(Work to be completed):
List each line of the data that holds the word "para".

(Source information):
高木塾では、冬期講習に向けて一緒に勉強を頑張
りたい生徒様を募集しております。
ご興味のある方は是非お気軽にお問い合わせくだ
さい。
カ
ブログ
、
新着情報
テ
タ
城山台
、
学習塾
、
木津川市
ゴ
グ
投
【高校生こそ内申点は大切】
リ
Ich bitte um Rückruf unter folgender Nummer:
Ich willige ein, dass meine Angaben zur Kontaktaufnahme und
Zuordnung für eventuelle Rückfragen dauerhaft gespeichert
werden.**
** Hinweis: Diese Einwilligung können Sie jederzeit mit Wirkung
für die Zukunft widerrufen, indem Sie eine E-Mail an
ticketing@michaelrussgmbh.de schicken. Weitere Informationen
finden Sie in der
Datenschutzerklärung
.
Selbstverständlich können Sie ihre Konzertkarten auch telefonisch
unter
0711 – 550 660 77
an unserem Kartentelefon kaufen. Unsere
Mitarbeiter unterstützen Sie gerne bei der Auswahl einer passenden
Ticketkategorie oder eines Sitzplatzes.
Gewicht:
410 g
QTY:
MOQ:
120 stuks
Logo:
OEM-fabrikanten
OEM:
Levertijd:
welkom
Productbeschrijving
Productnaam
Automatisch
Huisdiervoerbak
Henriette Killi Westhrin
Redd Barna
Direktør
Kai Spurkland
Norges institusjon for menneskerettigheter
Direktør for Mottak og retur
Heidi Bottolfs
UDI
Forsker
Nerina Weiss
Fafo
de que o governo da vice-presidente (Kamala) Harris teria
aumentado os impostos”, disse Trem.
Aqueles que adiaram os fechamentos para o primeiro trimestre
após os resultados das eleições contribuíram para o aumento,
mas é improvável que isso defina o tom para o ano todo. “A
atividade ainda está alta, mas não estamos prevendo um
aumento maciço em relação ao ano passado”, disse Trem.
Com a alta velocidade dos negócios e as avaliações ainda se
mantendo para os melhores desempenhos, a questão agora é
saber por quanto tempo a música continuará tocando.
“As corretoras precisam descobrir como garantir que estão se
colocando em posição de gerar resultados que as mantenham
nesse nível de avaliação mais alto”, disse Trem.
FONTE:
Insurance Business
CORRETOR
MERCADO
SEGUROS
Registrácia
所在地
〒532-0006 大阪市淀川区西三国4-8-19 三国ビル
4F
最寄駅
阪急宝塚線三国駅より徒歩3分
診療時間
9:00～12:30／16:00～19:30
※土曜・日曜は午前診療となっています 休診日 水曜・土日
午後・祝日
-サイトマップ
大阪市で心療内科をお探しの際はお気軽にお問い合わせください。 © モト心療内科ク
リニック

(Your response):
Aqueles que adiaram os fechamentos para o primeiro trimestre
após os resultados das eleições contribuíram para o aumento,
mas é improvável que isso defina o tom para o ano todo. “A
mantendo para os melhores desempenhos, a questão agora é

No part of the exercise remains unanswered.